Kung Fu Practitioners vs. Bodybuilders from Biohacking Point of View

Which style of training is better for a biohacker? Kung Fu style workout or bodybuilding style workout?

It depends on your purpose of biohacking, doesn’t it?

Whether you are biohacking yourself to live longer or optimize your physical performance. Even if you are trying to optimize your physical performance, it depends on whether you want to improve your performance in certain athletic fields, want to just look good, or want to have a body that is useful in your everyday life.

It depends on your age, too. If you are in your 20s or 30s, you are looking at different kinds of outcomes from people in their 50s or 60s.

In the book Ikigai Bio-Hacking, I recommended bodyweight training combined with stretching over weight training at a gym. This is because I thought it was more beneficial for people in their 50s and over who are in it for longevity, as well as younger people who want to have a body that is useful in their everyday life.

Dr. Andrew Huberman just released a podcast video on stretching.


In his video, he talks about how stretching is as crucial as cardio and resistant training, yet it isn’t stressed so much.

I feel the same way.

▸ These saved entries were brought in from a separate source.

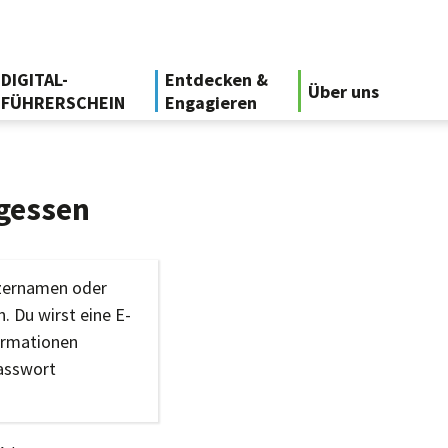
DIGITAL-
Entdecken &
Über uns
FÜHRERSCHEIN
Engagieren
gessen
tzernamen oder
. Du wirst eine E-
ormationen
Passwort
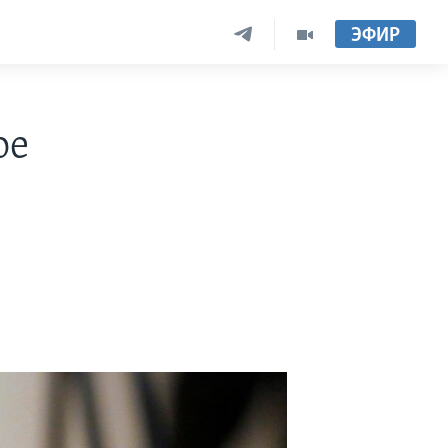
ЭФИР
ое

Especially in the West, strength workouts or hypertrophy exercises are a lot more emphasized and many people are doing them.

In Chapter 8 How to Bio-Harmonize Gaia, the Mother Earth, in Ikigai Bio-Hacking, I discussed the reason for it being the muscle overrated culture created by Hollywood.

Bodybuilders do look fit and it is appealing to have huge biceps like them on your Instagram or Facebook photos, yet, is having that kind of body really useful in real life?

Talking about strength alone, bodybuilders are not as strong as linebackers or wrestlers, they are mostly doing hypertrophy training, not powerlifting.

What about their flexibility? They are not as flexible as Kung Fu practitioners.

One great thing about Kung Fu practitioners is that they are fit in all levels. They are strong, maybe not as strong as linebackers or wrestlers, but they are strong enough and definitely more powerful than average people. They are fast, they can punch, kick, jump, and move forward and back with lightning speed. They have endurance. They can continue fighting for such a long time. No wonder how Bruce Lee included 10 kilometers of running in the daily training of Jeet Kune Do.  And most of all, they are flexible.

Their muscles aren’t big. They have rather lean muscles but are flexible enough to be able to move fast. In real life, this flexibility matters a lot. It prevents you from falling and other accidents to injure yourself. Dr. David Sinclar says it is good to train your muscles precisely for that. In that case, you want this flexibility as much as muscle strength.

Therefore, exercises conducted among Kung Fu practitioners are probable more in accordance with real-life situations.  Some of the Kung Fu movements come from how wild animals move. Many of the movements are used in regular life.

Exercises like Bench press with heavy weights, on the other hand, are not realistic in the sense that you never encounter a situation in real life to lift a heavy object using only the chest muscle. In real life, you’ll be lifting lighter objects using several muscles all at the same time.

Now, in real life, you don’t even need to have a body like a Kung Fu practitioner, you don’t need to be able to move that fast and you don’t need to engage in any kind of fight. If you want to live long, you had better avoid any kind of fight even if you are tough. Averting fights and conflicts is one of the skills of martial art masters.

What you need more is the skills of living, such as gardening and carpentering.  Carpenters are great role models, by the way,  of how to move their bodies. They have a good balance. They are light enough to go up the roof and stay with a posture in which they can do their work most efficiently.

Yoshinori Kouno, a master of ancient Japanese martial art says that we should observe how skilled craftsmen like carpenters move and hold their posture.

Therefore, you don’t need to practice Kung Fu, but you can gain benefits from some of their exercises. Oriental martial arts in general or other forms of holistic exercises are also good. In other words, things like yoga, Tai chi, qi gong, and Aikido are all useful.

You don’t have to do one particular form, but incorporate some of their exercises into your workout routine.

I don’t do any of them myself, but I do bodyweight HIIT, stretching, and loosening, and I incorporate oriental concepts when I do them. I think of the balance and the effects on the whole body, upper body lower body, muscles, joints, and cardio health.

My goal in biohacking is to stay young and healthy into old age, not to perform well in certain sports. I don’t need a superpower or miraculous flexibility,  I just need all-around general fitness, mediocre but balanced physical condition.